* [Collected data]
========================
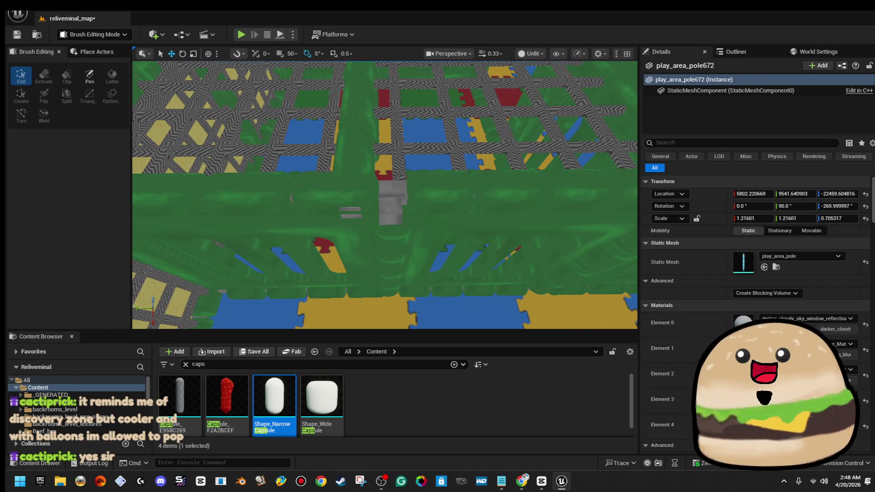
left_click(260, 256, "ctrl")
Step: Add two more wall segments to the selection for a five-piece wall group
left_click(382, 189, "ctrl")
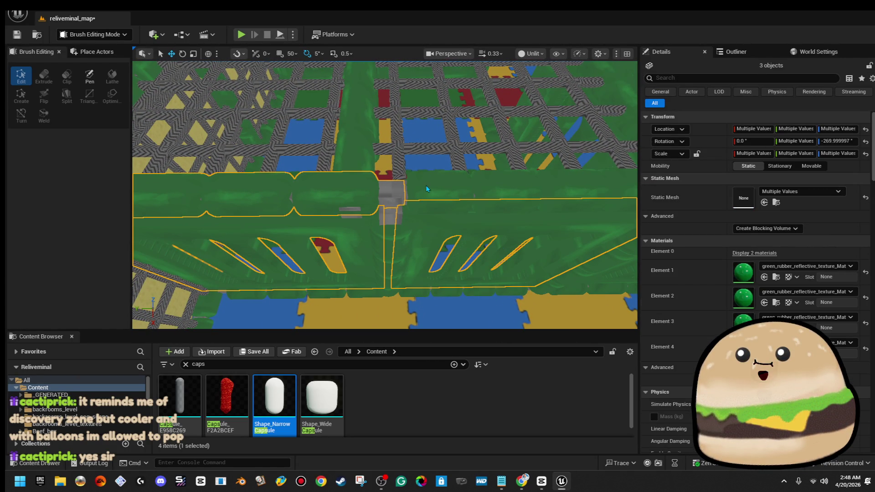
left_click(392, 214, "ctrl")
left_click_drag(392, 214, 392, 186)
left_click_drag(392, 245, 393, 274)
========================
* [YOUR INSTRUCTIONS]
If a line in the data above holds the string "ctrl", copy it.

* [SOLUTION TO THE EXERCISE]
left_click(260, 256, "ctrl")
left_click(382, 189, "ctrl")
left_click(392, 214, "ctrl")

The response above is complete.